OPM acting director Elaine Kaplan alerted executive department and agency heads to the changes, most of which noted to have been effective as of June 26, 2013 — the day of the Supreme Court’s decision in United States v. Windsor striking down section 3 of the Defense of Marriage Act.
In addition to the Federal Employees Health Benefits (FEHB) Program, Kaplan details new eligibility under life insurance, dental and vision insurance, long-term care insurance, retirement programs and flexible spending accounts resulting from the DOMA ruling.
The changes apply both to employees and retirees, specifically, annuitants — which are those who are retired and eligible for an annuity, or retirement benefit. So, eligible retirees’ spouses also now are eligible for the equivalent retirees’ benefits.
Additionally, the memorandum states at several points that the changes apply to “all legally married same-sex spouses,” which an OPM spokesman confirmed includes couples who are legally married in one state but live in a state that does not recognize the marriage.

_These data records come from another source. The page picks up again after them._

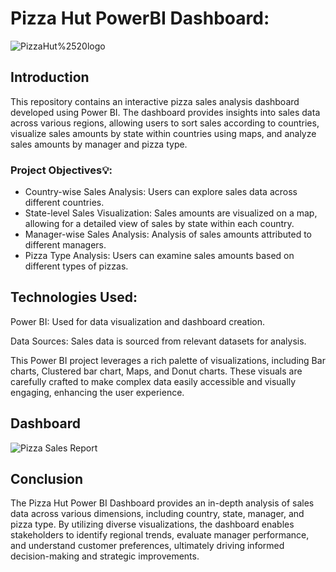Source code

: 


# Pizza Hut PowerBI Dashboard:


![PizzaHut%2520logo](https://github.com/navya531/Pizza-Sales-Report/assets/45102989/43388ae4-2047-4ebf-9bd5-46663817158c)


## Introduction

This repository contains an interactive pizza sales analysis dashboard developed using Power BI. The dashboard provides insights into sales data across various regions, allowing users to sort sales according to countries, visualize sales amounts by state within countries using maps, and analyze sales amounts by manager and pizza type.

### Project Objectives💡:
- Country-wise Sales Analysis: Users can explore sales data across different countries.
- State-level Sales Visualization: Sales amounts are visualized on a map, allowing for a detailed view of sales by state within each country.
- Manager-wise Sales Analysis: Analysis of sales amounts attributed to different managers.
- Pizza Type Analysis: Users can examine sales amounts based on different types of pizzas.

## Technologies Used:

Power BI: Used for data visualization and dashboard creation.

Data Sources: Sales data is sourced from relevant datasets for analysis.

This Power BI project leverages a rich palette of visualizations, including Bar charts, Clustered bar chart, Maps, and Donut charts. These visuals are carefully crafted to make complex data easily accessible and visually engaging, enhancing the user experience.

## Dashboard


![Pizza Sales Report](https://github.com/navya531/Pizza-Sales-Report/assets/45102989/205a7658-5996-46dc-a5a7-b31c6fbf9ec1)

## Conclusion

The Pizza Hut Power BI Dashboard provides an in-depth analysis of sales data across various dimensions, including country, state, manager, and pizza type. By utilizing diverse visualizations, the dashboard enables stakeholders to identify regional trends, evaluate manager performance, and understand customer preferences, ultimately driving informed decision-making and strategic improvements.
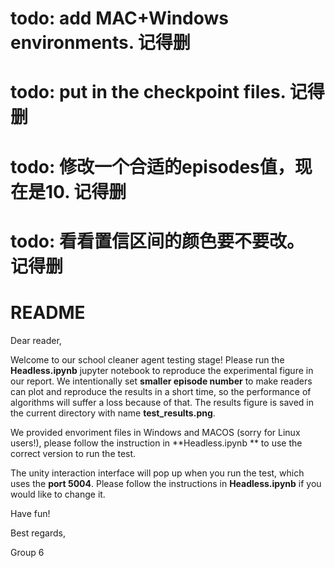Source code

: # todo: add MAC+Windows environments. 记得删
# todo: put in the checkpoint files. 记得删
# todo: 修改一个合适的episodes值，现在是10. 记得删
# todo: 看看置信区间的颜色要不要改。 记得删

# README 
Dear reader,

Welcome to our school cleaner agent testing stage! Please run the **Headless.ipynb** jupyter notebook to reproduce the experimental figure in our report. We intentionally set **smaller episode number** to make readers can plot and reproduce the results in a short time, so the performance of algorithms will suffer a loss because of that. The results figure is saved in the current directory with name **test_results.png**. 

We provided envoriment files in Windows and MACOS (sorry for Linux users!), please follow the instruction in **Headless.ipynb ** to use the correct version to run the test. 

The unity interaction interface will pop up when you run the test, which uses the **port 5004**. Please follow the instructions in **Headless.ipynb** if you would like to change it.

Have fun!

Best regards,

Group 6

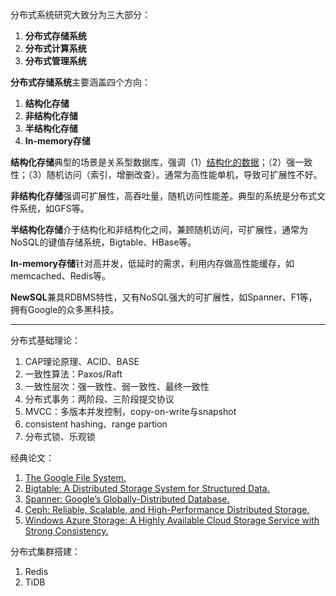 分布式系统研究大致分为三大部分：

1. **分布式存储系统**
2. **分布式计算系统**
3. **分布式管理系统**

**分布式存储系统**主要涵盖四个方向：

1. **结构化存储**
2. **非结构化存储**
3. **半结构化存储**
4. **In-memory存储**

**结构化存储**典型的场景是关系型数据库，强调（1）[结构化的数据](https://www.webopedia.com/TERM/S/structured_data.html)；（2）强一致性；（3）随机访问（索引，增删改查）。通常为高性能单机，导致可扩展性不好。

**非结构化存储**强调可扩展性，高吞吐量，随机访问性能差。典型的系统是分布式文件系统，如GFS等。

**半结构化存储**介于结构化和非结构化之间，兼顾随机访问，可扩展性，通常为NoSQL的键值存储系统，Bigtable、HBase等。

**In-memory存储**针对高并发，低延时的需求，利用内存做高性能缓存，如memcached、Redis等。

**NewSQL**兼具RDBMS特性，又有NoSQL强大的可扩展性，如Spanner、F1等，拥有Google的众多黑科技。

---

分布式基础理论：

1. CAP理论原理、ACID、BASE
2. 一致性算法：Paxos/Raft
3. 一致性层次：强一致性、弱一致性、最终一致性
4. 分布式事务：两阶段、三阶段提交协议
5. MVCC：多版本并发控制，copy-on-write与snapshot
6. consistent hashing、range partion
7. 分布式锁、乐观锁

经典论文：

1. [The Google File System.](https://github.com/uniqueyehu/notes/blob/master/distributed-system/The%20Google%20File%20System.pdf)
2. [Bigtable: A Distributed Storage System for Structured Data.](https://github.com/uniqueyehu/notes/blob/master/distributed-system/Bigtable%EF%BC%9AA%20Distributed%20Storage%20System%20for%20Structured%20Data.pdf)
3. [Spanner: Google’s Globally-Distributed Database.](https://github.com/uniqueyehu/notes/blob/master/distributed-system/Spanner%EF%BC%9AGoogle%E2%80%99s%20Globally-Distributed%20Database.pdf)
4. [Ceph: Reliable, Scalable, and High-Performance Distributed Storage.](https://github.com/uniqueyehu/notes/blob/master/distributed-system/Ceph%EF%BC%9AReliable%20Scalable%20and%20High-Performance%20Distributed%20Storage.pdf)
5. [Windows Azure Storage: A Highly Available Cloud Storage Service with Strong Consistency.](https://github.com/uniqueyehu/notes/blob/master/distributed-system/Windows%20Azure%20Storage.pdf)

分布式集群搭建：

1. Redis
2. TiDB
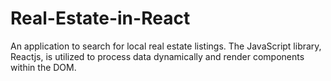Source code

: # Real-Estate-in-React
An application to search for local real estate listings. The JavaScript library, Reactjs, is utilized to process data dynamically and render components within the DOM.
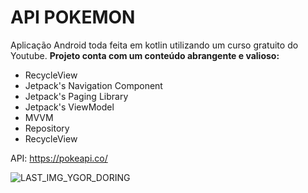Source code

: # API POKEMON

Aplicação Android toda feita em kotlin utilizando um curso gratuito do Youtube. <b>Projeto conta com um conteúdo abrangente e valioso:</b>
- RecycleView
- Jetpack's Navigation Component
- Jetpack's Paging Library
- Jetpack's ViewModel
- MVVM
- Repository
- RecycleView

API: https://pokeapi.co/

![LAST_IMG_YGOR_DORING](https://user-images.githubusercontent.com/109803760/186411093-0c5a45f9-db8f-4135-a2d4-775aa1a44360.png)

This means, for example, that there will be couples living in states where same-sex marriage is illegal, but who were married in states where it is legal, who will be able to do things like file their Federal income taxes as a married couple, but will be forced to file their state taxes as individuals. And that’s just one of the many anomalies that such couples will face. This, most likely, will become the basis for the next round of legal challenges to state laws and Constitutional Amendments against same-sex marriage.